> Data for this task:
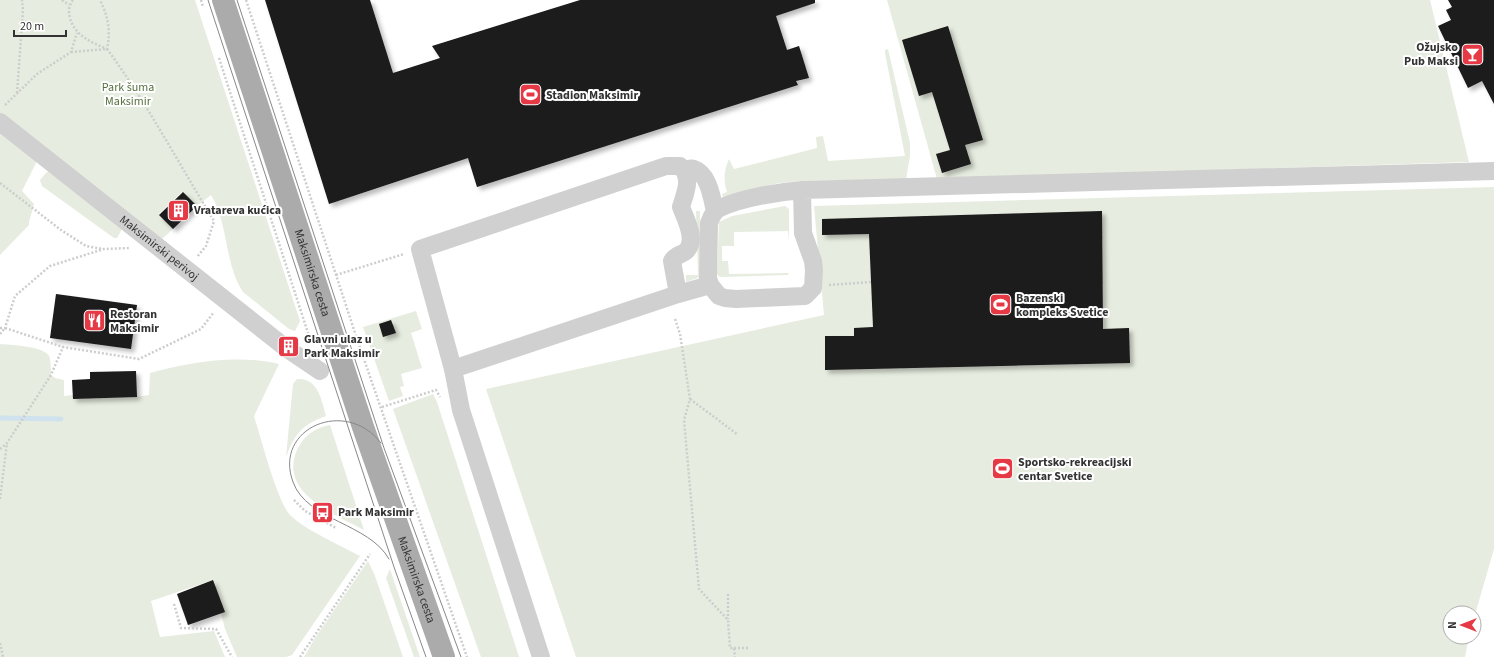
<svg xmlns="http://www.w3.org/2000/svg" width="1494" height="657" viewBox="0 0 1494 657" font-family="'Source Sans 3',sans-serif">
<defs>
<filter id="shadow"><feDropShadow dx="3.5" dy="3.5" stdDeviation="2" flood-color="#0004"/></filter>
</defs>
<rect width="100%" height="100%" fill="#fff"/>
<g fill="#e6ecdf">
<path d="M 0,0 L 195,0 L 300,321 L 295,331 L 289,329 L 243,292 C 224,263 229,225 211,195 L 197,206 L 182,192 L 159,214 L 173,229 L 162,239 L 37,161 L 22,191 L 34,204 L 29,222 L 29,225 L 0,255 Z"/>
<path d="M 887,0 L 1430,0 L 1469,162 L 937,179 Z"/>
<path d="M 888,49 L 910,143 L 910,156 L 906,179 L 799,181 L 779,183 L 723,197 L 722,194 L 727,192 C 723,179 724,171 729,159 L 734,169 L 817,148 L 816,137 L 823,136 L 828,161 L 905,156 L 885,53 L 885,50 Z"/>
<path d="M 47,172 L 51,172 L 122,229 L 117,238 L 114,238 L 42,186 L 40,180 Z"/>
<path d="M 1494,187 L 1494,549 L 1474,618 L 1474,613 L 1450,613 L 1450,637 L 1469,637 L 1465,657 L 576,657 L 486,389 L 824,315 L 814,206 Z"/>
<path d="M 785,206 L 789,209 L 789,242 L 788,231 L 734,232 L 734,246 L 722,246 L 722,261 L 728,261 L 729,274 L 789,273 L 788,275 L 720,277 L 717,274 L 719,222 L 732,216 Z"/>
<path d="M 696,211 L 700,211 L 700,277 L 686,282 L 686,275 L 698,275 Z"/>
<path d="M 416,311 L 422,329 L 411,333 L 422,368 L 401,374 L 404,386 L 400,387 L 403,396 L 389,401 L 363,327 Z"/>
<path d="M 0,344 C 10,345 44,346 49,356 C 51,361 51,369 51,375 L 55,378 L 64,380 L 64,396 L 73,395 L 73,399 L 137,397 L 149,395 L 150,373 C 189,362 239,354 279,364 L 254,416 C 261,438 277,501 290,515 C 305,530 340,545 360,556 L 292,655 L 286,657 L 237,657 L 225,629 L 221,613 L 224,612 L 213,580 L 151,601 L 160,637 L 214,631 L 225,657 L 0,657 Z"/>
<path d="M 297,379 C 318,377 322,401 326,416 C 302,425 295,433 286,457 L 293,384 Z"/>
<path d="M 433,394 L 437,402 L 519,657 L 481,657 L 393,409 Z"/>
<path d="M 330,425 L 364,530 C 336,515 278,493 297,450 C 304,435 315,428 330,425 Z"/>
<path d="M 368,561 L 375,576 L 403,657 L 304,657 L 315,638 Z"/>
<path d="M 390,569 L 420,657 L 414,657 L 386,578 Z"/>
</g>
<g fill="none" stroke-linecap="round" stroke-linejoin="round">
<path stroke="#cfe2ee" stroke-width="5" d="M 0,418 L 61,419"/>
</g>
<g fill="#1a1a1a" filter="url(#shadow)">
<path d="M 265,0 L 370,0 L 393,73 L 440,58 L 432,46 L 580,0 L 815,0 L 815,3 L 776,16 L 787,50 L 799,46 L 809,78 L 796,81 L 798,85 L 477,187 L 468,158 L 329,204 Z"/>
<path d="M 1448,0 L 1494,0 L 1494,104 L 1482,81 L 1468,88 L 1438,26 L 1451,20 L 1446,10 L 1452,7 Z"/>
<path d="M 948,26 L 983,140 L 965,145 L 971,164 L 942,173 L 936,154 L 950,150 L 932,92 L 919,96 L 902,40 Z"/>
<path d="M 183,192 L 197,206 L 173,229 L 159,215 Z"/>
<path d="M 1102,211 L 1103,329 L 1129,328 L 1130,363 L 825,370 L 825,336 L 854,336 L 854,328 L 873,327 L 869,234 L 822,235 L 822,219 Z"/>
<path d="M 56,294 L 137,305 L 131,349 L 50,338 Z"/>
<path d="M 391,320 L 396,333 L 383,337 L 379,324 Z"/>
<path d="M 136,371 L 137,397 L 73,399 L 72,380 L 90,379 L 90,372 Z"/>
<path d="M 213,580 L 225,612 L 188,625 L 177,594 Z"/>
</g>
<g fill="none" stroke-linecap="round" stroke-linejoin="round">
<g stroke="#cdcdcd" stroke-width="2.5" stroke-dasharray="2 2" stroke-linecap="butt">
<path d="M 62,0 L 69,5"/>
<path d="M 73,0 C 69,5 68,11 70,18 C 75,36 91,42 107,49 C 111,31 108,16 100,0"/>
<path d="M 201,0 L 203,7"/>
<path d="M 246,0 L 357,339 L 467,657"/>
<path d="M 71,52 L 107,49 C 147,103 179,164 214,221 L 206,246 L 197,257"/>
<path d="M 219,58 L 308,333 L 306,340"/>
<path d="M 17,93 L 23,10 L 22,0"/>
<path d="M 5,105 L 37,74 L 71,52 L 77,33"/>
<path d="M 0,183 L 61,230 L 86,246 L 103,249"/>
<path d="M 336,275 L 404,254"/>
<path d="M 829,285 L 871,282"/>
<path d="M 675,319 L 680,334 L 690,399 L 684,420 L 699,589 L 728,620 L 730,648 L 734,648 L 735,657"/>
<path d="M 0,328 L 5,328 L 15,296 L 50,266 L 104,249 L 130,248"/>
<path d="M 0,334 L 5,328 L 63,347"/>
<path d="M 690,399 L 737,434"/>
<path d="M 382,407 L 436,390 L 440,397"/>
<path d="M 0,449 L 7,443 L 51,375 L 63,347 L 139,359 L 201,329 L 214,312"/>
<path d="M 0,499 L 7,443"/>
<path d="M 294,500 L 305,511 L 336,528"/>
<path d="M 728,594 L 728,619"/>
<path d="M 174,604 L 181,628 L 216,629 L 232,657"/>
<path d="M 0,643 L 3,657"/>
<path d="M 734,648 L 748,648"/>
<path d="M 300,657 L 370,554"/>
</g>
<g stroke="#d0d0d0" stroke-width="18">
<path id="s1" d="M 0,122 L 286,348 L 320,371"/>
<path d="M 684,170 C 687,169 691,168 694,169 C 709,174 712,199 715,211"/>
<path d="M 802,190 L 803,233 L 813,261 L 814,270 L 813,288 L 805,296 L 736,299 L 725,298 L 719,296 L 710,285 L 708,278 L 709,223 C 711,217 714,211 720,208 C 741,198 778,192 802,190 L 1494,171"/>
<path d="M 453,369 L 678,294 L 710,285"/>
<path d="M 541,657 L 461,410 L 453,369 L 420,249 L 666,166 L 680,166 C 693,178 685,193 681,207 C 685,218 697,239 687,250 C 683,255 676,254 672,261 L 678,294"/>
</g>
<path stroke="#ababab" stroke-width="22" id="s2" d="M 223,0 L 363,427 L 444,657"/>
<g stroke="#888" stroke-width="1">
<path d="M 208,0 L 394,567 L 426,657"/>
<path d="M 237,0 L 384,448 L 461,657"/>
<path d="M 381,443 C 346,397 273,428 293,482 C 307,521 369,523 389,559"/>
</g>
</g>
<defs>
<symbol id="bar-square" viewBox="-11 -11 22 22"><rect x="-9" y="-9" width="18" height="18" rx="4" fill="#e63946" stroke="#fff"/><path d="M-6-5H6L.8 .8V4.5H3.5V6h-7V4.5H-.8V.8Z" fill="#fff"/></symbol>
<symbol id="stadium-square" viewBox="-11 -11 22 22"><rect x="-9" y="-9" width="18" height="18" rx="4" fill="#e63946" stroke="#fff"/><path d="M0-5a6.5 5 0 1 0 0 10a6.5 5 0 1 0 0-10ZM-3.5-1.8h7v3.6h-7Z" fill="#fff"/></symbol>
<symbol id="building-square" viewBox="-11 -11 22 22"><rect x="-9" y="-9" width="18" height="18" rx="4" fill="#e63946" stroke="#fff"/><path d="M-4-6H4V6H1V3H-1V6H-4ZM-2.5-4.3h1.7v1.8h-1.7ZM.8-4.3h1.7v1.8H.8ZM-2.5-1h1.7V.8h-1.7ZM.8-1h1.7V.8H.8Z" fill="#fff"/></symbol>
<symbol id="restaurant-square" viewBox="-11 -11 22 22"><rect x="-9" y="-9" width="18" height="18" rx="4" fill="#e63946" stroke="#fff"/><path d="M-5-6h1v4h1v-4h1v4h1v-4h1v5L-1.5 .5V6h-2V.5L-5-1ZM5-6V6H3V1.5H1.5Q1.5-4 5-6Z" fill="#fff"/></symbol>
<symbol id="bus-square" viewBox="-11 -11 22 22"><rect x="-9" y="-9" width="18" height="18" rx="4" fill="#e63946" stroke="#fff"/><path d="M-5-6H5V4H4V6H2V4H-2V6H-4V4H-5ZM-3.5-4V0h7V-4ZM-3.5 1.2v1.5H-2V1.2ZM2 1.2v1.5H3.5V1.2Z" fill="#fff"/></symbol>
</defs>
<g fill-rule="evenodd">
<use href="#bar-square" x="1460" y="42" width="25" height="25"/>
<use href="#stadium-square" x="518" y="82" width="25" height="25"/>
<use href="#building-square" x="166" y="198" width="25" height="25"/>
<use href="#stadium-square" x="988" y="292" width="25" height="25"/>
<use href="#restaurant-square" x="82" y="308" width="25" height="25"/>
<use href="#building-square" x="276" y="334" width="25" height="25"/>
<use href="#stadium-square" x="990" y="456" width="25" height="25"/>
<use href="#bus-square" x="310" y="500" width="25" height="25"/>
</g>
<g text-anchor="middle" stroke-width="4" stroke-linejoin="round" paint-order="stroke">
<g font-size="12" font-weight="bold" fill="#333" stroke="#fff" text-anchor="start">
<text x="1458" y="51" text-anchor="end">Ožujsko<tspan x="1458" dy="14">Pub Maksi</tspan></text>
<text x="546" y="99">Stadion Maksimir</text>
<text x="194" y="214">Vratareva kućica</text>
<text x="1016" y="302">Bazenski<tspan x="1016" dy="14">kompleks Svetice</tspan></text>
<text x="110" y="318">Restoran<tspan x="110" dy="14">Maksimir</tspan></text>
<text x="304" y="343">Glavni ulaz u<tspan x="304" dy="14">Park Maksimir</tspan></text>
<text x="1018" y="466">Sportsko-rekreacijski<tspan x="1018" dy="14">centar Svetice</tspan></text>
<text x="338" y="516">Park Maksimir</text>
</g>
<g font-size="12" fill="#56703f" stroke="#fff">
<text x="128" y="91">Park šuma<tspan x="128" dy="14">Maksimir</tspan></text>
</g>
<g font-size="12" fill="#333" stroke="#fff">
<text dy="4" stroke="none"><textPath href="#s1" startOffset="203">Maksimirski perivoj</textPath></text>
<text dy="4" stroke="none"><textPath href="#s2" startOffset="287">Maksimirska cesta</textPath></text>
<text dy="4" stroke="none"><textPath href="#s2" startOffset="611">Maksimirska cesta</textPath></text>
</g>
</g>
<g transform="translate(1462 625) rotate(270)"><circle r="19" fill="#ffffff" stroke="#adadad"/>
<path d="M0-3L7 15L0 10L-7 15Z" fill="#e63946"/>
<text y="-6" font-size="11" font-weight="bold" text-anchor="middle" fill="#333333">N</text>
</g>
<path d="M14 30v6h52v-6" fill="none" stroke="#333333" stroke-width="2"/>
<text x="20" y="30" font-size="12" fill="#333333" stroke="#ffffff" stroke-width="3" paint-order="stroke">20 m</text>
</svg>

> What this task involves:
Check the data above line by line for the word "building". State only how many lines contain it.

> Answer for the task:
3